In a 1983 essay on À la recherche du temps perdu for Scripsi, Malouf writes: ‘All the years and events of what is to be unfolded are contained in that timeless suspension of time with which the book opens; the great sad changes, discoveries, disappointments and losses to come are already there in the elegiac note it sounds, which is also the medium of their recovery.’For Malouf, too, memory is a medium of recovery: in memory, forfeited possibilities flourish at last. The poem ‘Retrospect’ opens these dream perspectives into the past. It starts,

A day at the end of winter. Two young men,
hooded against the silvery thin rain

that lights the forest boughs, are making towards
a town that at this distance never gets closer.

One of them not me, as he turns, impatient
for the other to catch up, wears even now when I meet
     his face

in dreams, the look of one already gone, already gone
too far into the forest; as when, last night

in sleep, I looked behind me out of the queue for an old
      movie and you
were there …

This radiant and strange poem seems to me to work at the centre of Malouf’s art. The poem starts like a story, but this one, which appears real, is built from memories and dreams. It works between the two realms: realms those long lines first set apart and then fold together. ‘Even now when I meet his face’ appears to ground the memory in immediate life – a place transformed by the start of the next stanza (‘in dreams’).

Malouf’s writing is often shaped by the realisation of myth in everyday life. This poem recalls Ovid’s account of Orpheus and Eurydice – the poet who looked back too soon and left his beloved in the underworld. That myth concentrates much of what Malouf is wondering about in this collection: about what memory can do, and poetry; and also what the earth keeps for itself. Earth, as he puts it in the title poem: ‘our green accommodating tomb.’

‘He is eighty.’ In this collection Malouf returns to the ground of ‘Early Discoveries’. There is still a child in the garden: Earth Hour is lit up by memories of childhood and youth. ‘Touching the Earth’, first in the sequence ‘Garden Poems’, brings the young man’s and the old man’s perspectives in play: ‘Spring, when a young man’s fancy turns, / fitfully, lightly, to idling in the sun,/ to touching in the dark. And the old man’s? // To worms in their garden box …’ Here, Malouf sets these perspectives in play like two musical themes. The lines turn from quick light rhythms to low-pitched, slow-paced, one-syllable words. It is this that makes the poem intimate, its form inward to the turns of a mind thinking.

[Source records]
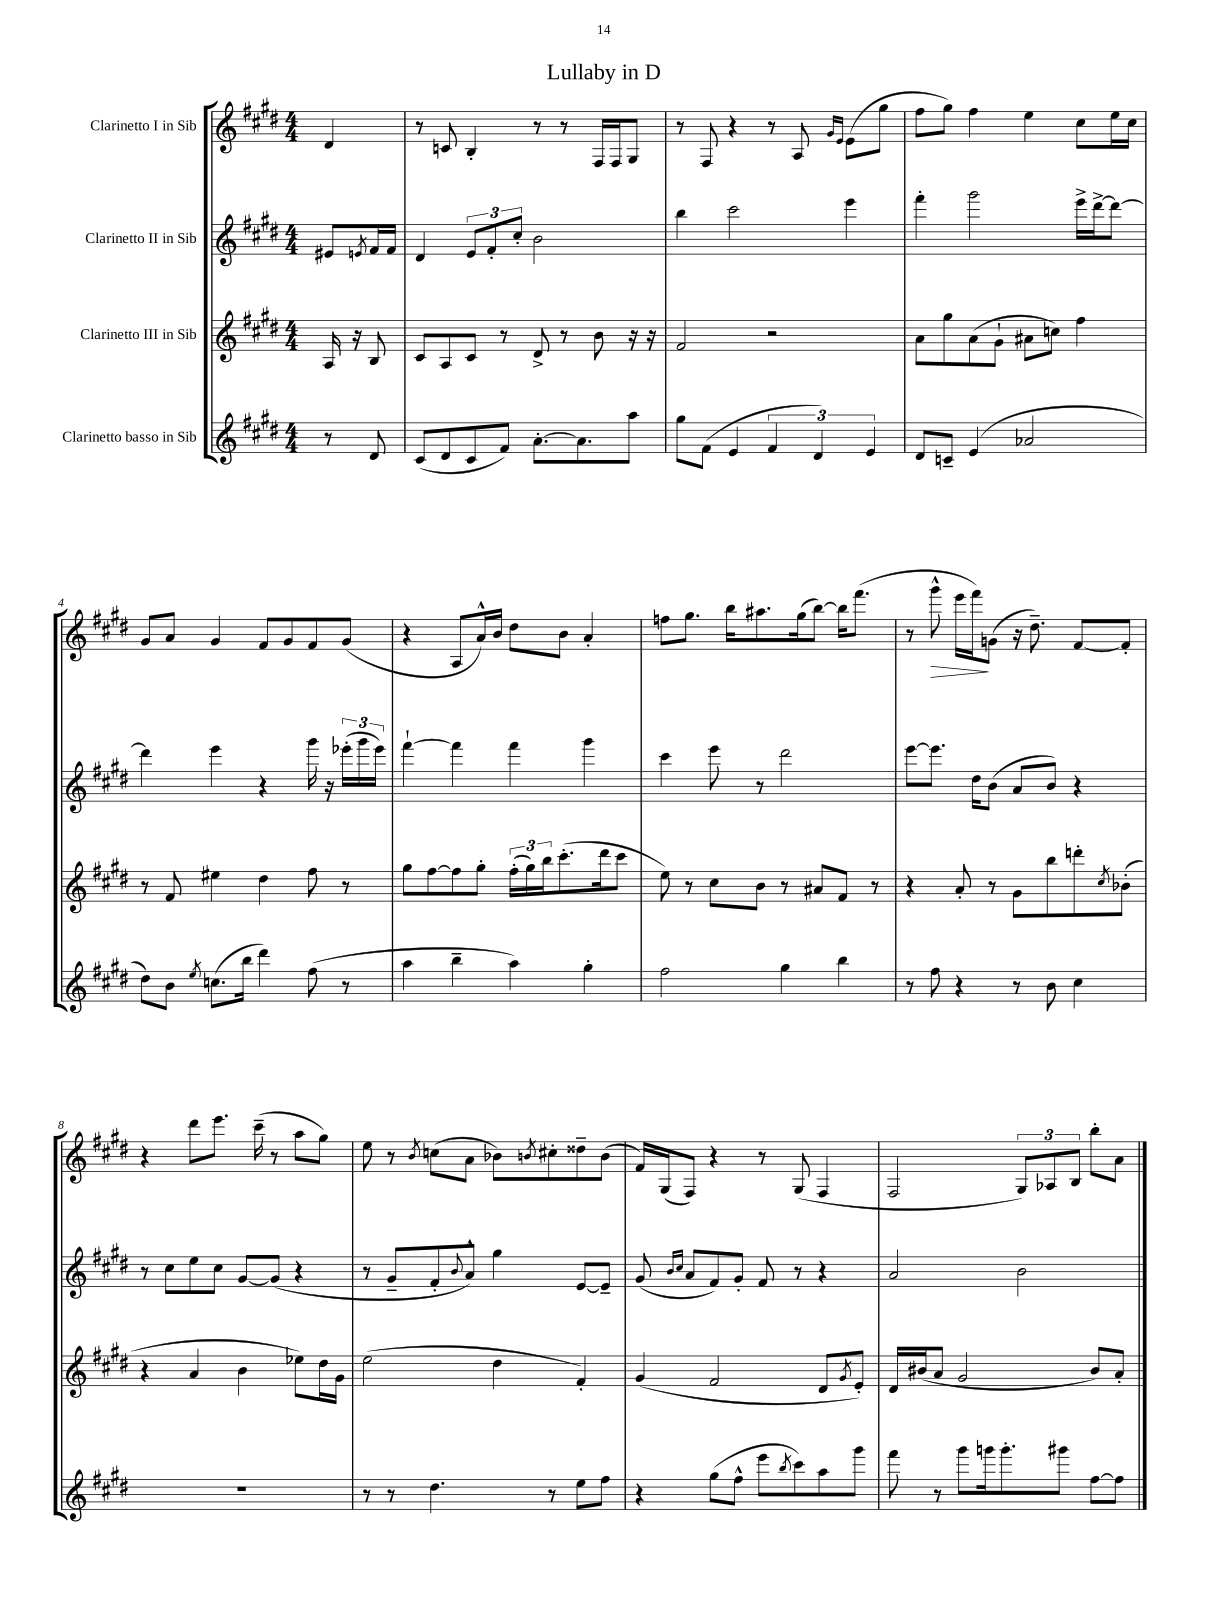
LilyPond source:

\header { title = "Lullaby in D" }
<<
\new StaffGroup <<
\new Staff = "s0" \with { instrumentName = "Clarinetto I in Sib" } {
    \clef treble \key e \major \numericTimeSignature \time 4/4 \partial 4
    dis'4 |
    r8 c'8 b4-. r8 r8 fis16 fis16 gis8 |
    r8 fis8 r4 r8 a8 \grace { gis'16 e'16 } e'8( gis''8 |
    fis''8 gis''8) fis''4 e''4 cis''8 e''16 cis''16 |
    gis'8 a'8 gis'4 fis'8 gis'8 fis'8 gis'8( |
    r4 a8 a'16-^) b'16 dis''8 b'8 a'4-. |
    f''8 gis''8. b''16 ais''8. gis''16( b''8~) b''16 fis'''8.( |
    r8 gis'''8-^\> e'''16 fis'''16\!) g'8( r16 dis''8.--) fis'8~ fis'8-. |
    r4 dis'''8 e'''8. cis'''16--( r8 a''8 gis''8) |
    e''8 r8 \acciaccatura { b'8 } c''8( a'8 bes'8) \acciaccatura { b'8 } cis''8-. disis''8-- b'8( |
    fis'16) gis16( fis8) r4 r8 gis8( fis4 |
    fis2 \tuplet 3/2 { gis8) aes8 b8 } b''8-. a'8 \bar "|." |
}
\new Staff = "s1" \with { instrumentName = "Clarinetto II in Sib" } {
    \clef treble \key e \major \numericTimeSignature \time 4/4 \partial 4
    eis'8 \acciaccatura { e'8 } fis'16 fis'16 |
    dis'4 \tuplet 3/2 { e'8 fis'8-. cis''8-. } b'2 |
    b''4 cis'''2 e'''4 |
    fis'''4-. gis'''2 e'''16-> dis'''16~-> dis'''8~ |
    dis'''4 e'''4 r4 gis'''16 r16 \tuplet 3/2 { ees'''16-.( gis'''16 ees'''16) } |
    fis'''4~-! fis'''4 fis'''4 gis'''4 |
    cis'''4 e'''8 r8 dis'''2 |
    e'''8~ e'''8. dis''16 b'8( a'8 b'8) r4 |
    r8 cis''8 e''8 cis''8 gis'8~ gis'8( r4 |
    r8 gis'8-- fis'8-. \appoggiatura { b'8 } a'8-^) gis''4 e'8~ e'8-- |
    gis'8( \grace { b'16 cis''16 } a'8 fis'8) gis'8-. fis'8 r8 r4 |
    a'2 b'2 \bar "|." |
}
\new Staff = "s2" \with { instrumentName = "Clarinetto III in Sib" } {
    \clef treble \key e \major \numericTimeSignature \time 4/4 \partial 4
    a16 r16 b8 |
    cis'8 a8 cis'8 r8 dis'8-> r8 b'8 r16 r16 |
    fis'2 r2 |
    a'8 gis''8 a'8( gis'8-! ais'8 c''8) fis''4 |
    r8 fis'8 eis''4 dis''4 fis''8 r8 |
    gis''8 fis''8~ fis''8 gis''8-. \tuplet 3/2 { fis''16-.( gis''16) b''16 } cis'''8.-.( dis'''16 cis'''8 |
    e''8) r8 cis''8 b'8 r8 ais'8 fis'8 r8 |
    r4 a'8-. r8 gis'8 b''8 d'''8-. \acciaccatura { cis''8 } bes'8-.( |
    r4 a'4 b'4 ees''8) dis''16 gis'16 |
    e''2( dis''4 fis'4-.) |
    gis'4( fis'2 dis'8 \acciaccatura { gis'8 } e'8-.) |
    dis'16 bis'16( a'8 gis'2 bis'8) a'8-. \bar "|." |
}
\new Staff = "s3" \with { instrumentName = "Clarinetto basso in Sib" } {
    \clef treble \key e \major \numericTimeSignature \time 4/4 \partial 4
    r8 dis'8 |
    cis'8( dis'8 cis'8 fis'8) a'8.~-. a'8. a''8 |
    gis''8 fis'8( e'4 \tuplet 3/2 { fis'4 dis'4) e'4 } |
    dis'8 c'8-- e'4( aes'2 |
    dis''8) b'8 \acciaccatura { e''8 } c''8.( b''16 dis'''4) fis''8( r8 |
    a''4 b''4-- a''4) gis''4-. |
    fis''2 gis''4 b''4 |
    r8 fis''8 r4 r8 b'8 cis''4 |
    R1 |
    r8 r8 dis''4. r8 e''8 fis''8 |
    r4 gis''8( fis''8-^ e'''8 \acciaccatura { b''8 } cis'''8) a''8 gis'''8 |
    fis'''8 r8 gis'''8 g'''16 g'''8.-. gis'''8 fis''8~ fis''8 \bar "|." |
}
>>
>>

• _GOALS_:
(a) From the essay on Malouf's poetry, reproduce the passage that begins at the words "In a 1983 essay" and stops after the words "never gets closer.".
(b) Carry on the essay on Malouf's poetry, picking up right after its final sentence.

• _RESPONSES PER TASK_:
(a)
In a 1983 essay on À la recherche du temps perdu for Scripsi, Malouf writes: ‘All the years and events of what is to be unfolded are contained in that timeless suspension of time with which the book opens; the great sad changes, discoveries, disappointments and losses to come are already there in the elegiac note it sounds, which is also the medium of their recovery.’For Malouf, too, memory is a medium of recovery: in memory, forfeited possibilities flourish at last. The poem ‘Retrospect’ opens these dream perspectives into the past. It starts,

A day at the end of winter. Two young men,
hooded against the silvery thin rain

that lights the forest boughs, are making towards
a town that at this distance never gets closer.

(b)
Beyond even memories of childhood, the collection is concerned with what Malouf in the poem ‘Radiance’ calls ‘the mutinous struck infant / in us’. Malouf’s radiant novel An Imaginary Life (1978) takes dramatic force from the encounter between an old man’s perspective and the experience of a child. These poems are alike concerned with that encounter: between what works in language and what persists beyond its reach. That opposition gives dramatic force to Earth Hour’s lyric poems. Take the book’s first poem, ‘Aquarius’:

             … This is the day,
we tell ourselves, that will not end, and stroll
enchanted through its moods as if we shared
its gift and were immortal, till something in us
snaps, a spring, a nerve. There is more to darkness
than nightfall. Caught reversed in a mirror’s lens,
we’re struck by the prospect of a counterworld
to so much stir, such colour; loved animal
forms, shy otherlings our bodies turn to
when we turn towards sleep; like us the backward
children of a green original anti
-Eden from which we’ve never been expelled.

‘And stroll’, ‘As if we shared’: these phrases, running over the line breaks, show that unconsciousness of ending which the poem names; but the whole poem breaks on the word ‘snaps’. It is as if the rest of the poem were a mirror image in which the syntax itself, and thought, are ‘caught reversed’. In this second part, its counterworld, the poem takes its meaning from reversals, double turns, double negatives, prefixes that reverse a word’s meaning. In Earth Hour, Malouf’s rapturous sense of things takes its spring, its nerve, from his fascination with what is ‘counterworld’; original in our bodies, and on the other side of the mirror.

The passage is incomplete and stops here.